Détecteur de rupture de fils
La présente invention concerne un détecteur de rupture de fils, utilisable notamment sur les machines textiles. Un tel dispositif a pour fonction de réagir automatiquement lors de la rupture du ou des fils qu'il contrôle et de déclencher le fonctionnement d'un dispositif approprié de signalisation ou d'intervention.
On connaît des détecteurs constitués par un levier basculant autour d'un axe, muni d'un tâteur appliqué contre le fil sous l'action d'une force qui, lors de la rupture dudit fil, rappelle le levier dans une position dite d'alarme, où le levier déclenche un dispositif approprié. De tels détecteurs sont simples, mais conviennent mal au contrôle de fils fins et peu tendus, où la force de rappel du levier doit être de l'ordre de grandeur du grammeforce, et avantageusement la plus faible possible.
Cette force ne permet de déclencher que des dispositifs d'alarme très sensibles, donc fragiles et coûteux. De plus le temps de réponse de tels détecteurs est long et la réponse peut même être aléatoire, puisqu'une force faible suffit à perturber le mouvement du levier.
Pour pallier ces inconvénients, on a construit des détecteurs dans lesquels l'énergie communiquée au levier lors de la rupture est amplifiée par l'intervention d'une force de rappel beaucoup plus puissante, appliquée au levier au cours de son basculement vers la position d'alarme. Ledit levier peut ainsi agir de façon très sûre sur un dispositif d'alarme simplifié.

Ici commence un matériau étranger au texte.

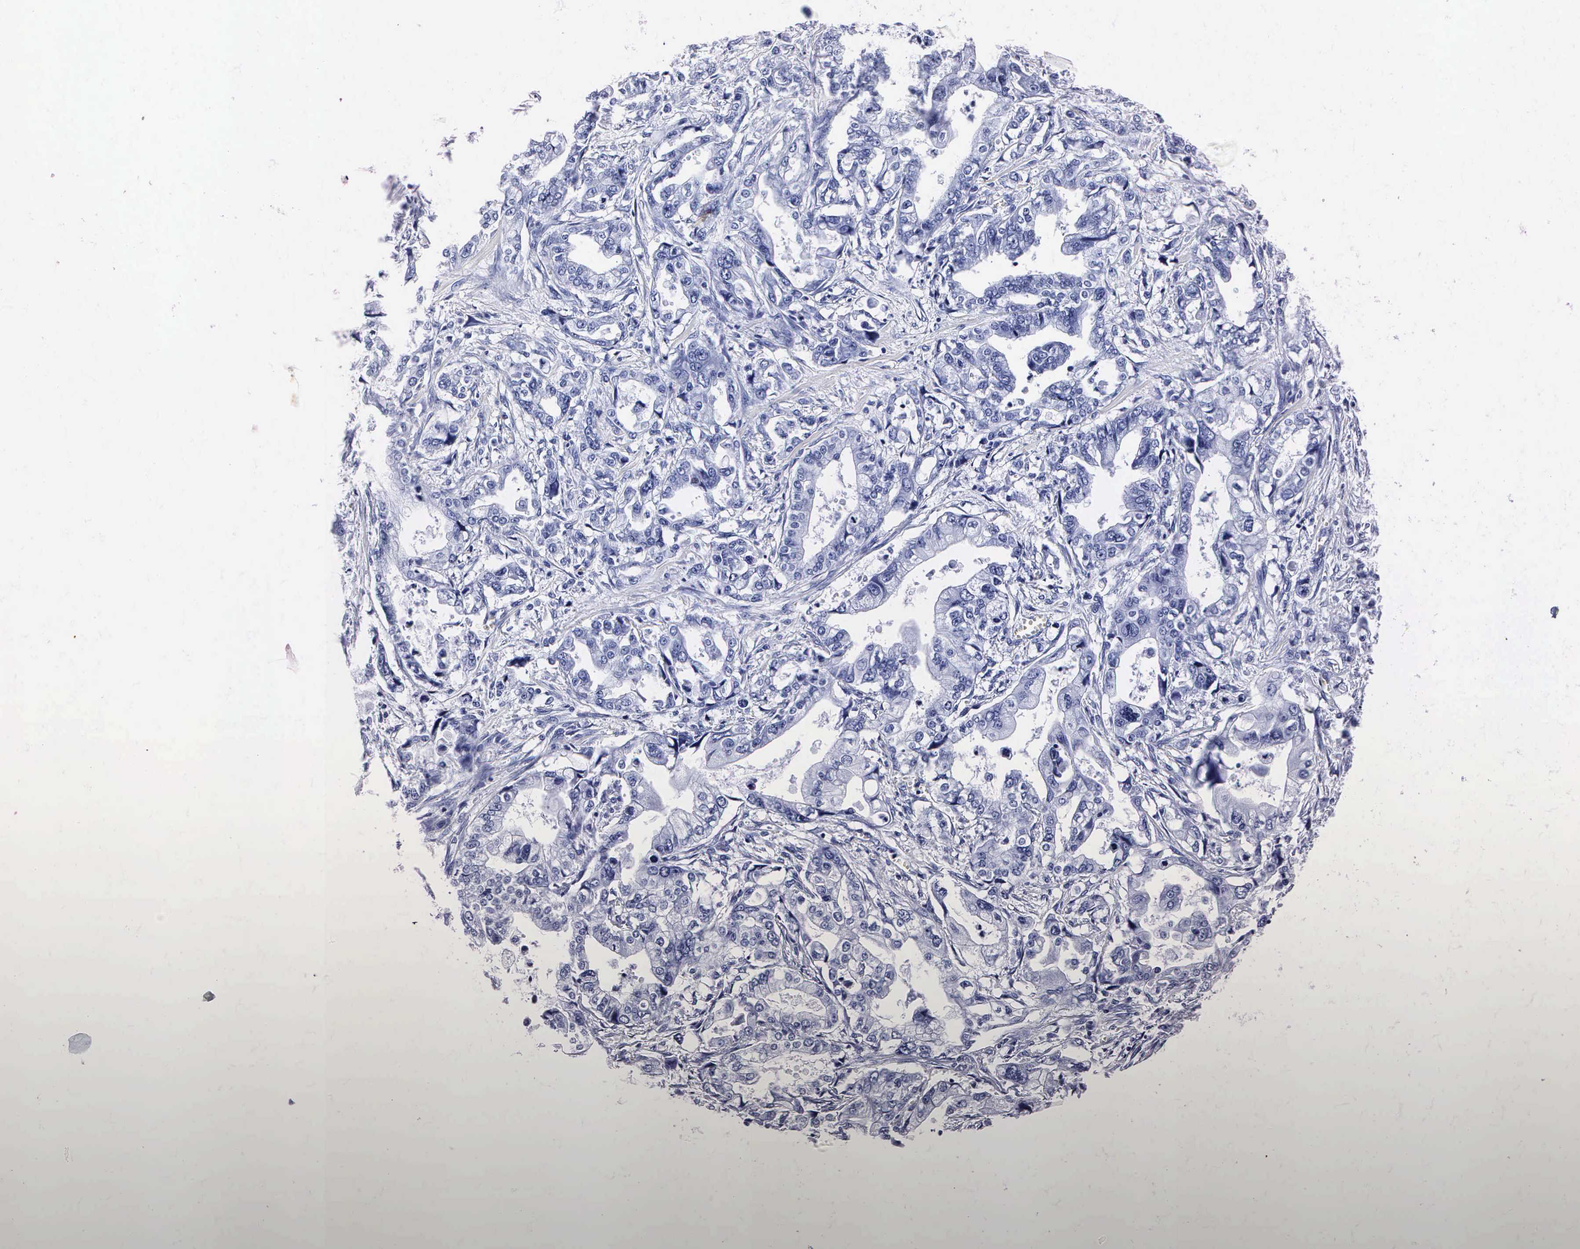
{"staining": {"intensity": "negative", "quantity": "none", "location": "none"}, "tissue": "stomach cancer", "cell_type": "Tumor cells", "image_type": "cancer", "snomed": [{"axis": "morphology", "description": "Adenocarcinoma, NOS"}, {"axis": "topography", "description": "Pancreas"}, {"axis": "topography", "description": "Stomach, upper"}], "caption": "The IHC image has no significant expression in tumor cells of adenocarcinoma (stomach) tissue.", "gene": "MB", "patient": {"sex": "male", "age": 77}}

Cependant, les diverses réalisations connues jusqu'à ce jour ne donnent pas encore entière satisfaction. L'utilisation de ressorts bandés dont la détente est déclenchée au cours du mouvement du levier conduit à des dispositifs mécaniques délicats et complique le réarmement du détecteur après chaque déclenchement.
L'utilisation d'une force magnétique a conduit à des appareils dont le réarmement du détecteur est grande ment simplifié. Mais le fonctionnement des dispositifs magnétiques connus à ce jour reste incertain lorsqu'une détection de grande sensibilité est nécessaire. De plus, le réglage de la force de rappel du détecteur sur le fil, fréquemment réalisé par inclinaison du dispositif, est peu précis et rend très délicate l'exploitation des machines textiles équipées d'un grand nombre de ces dispositifs.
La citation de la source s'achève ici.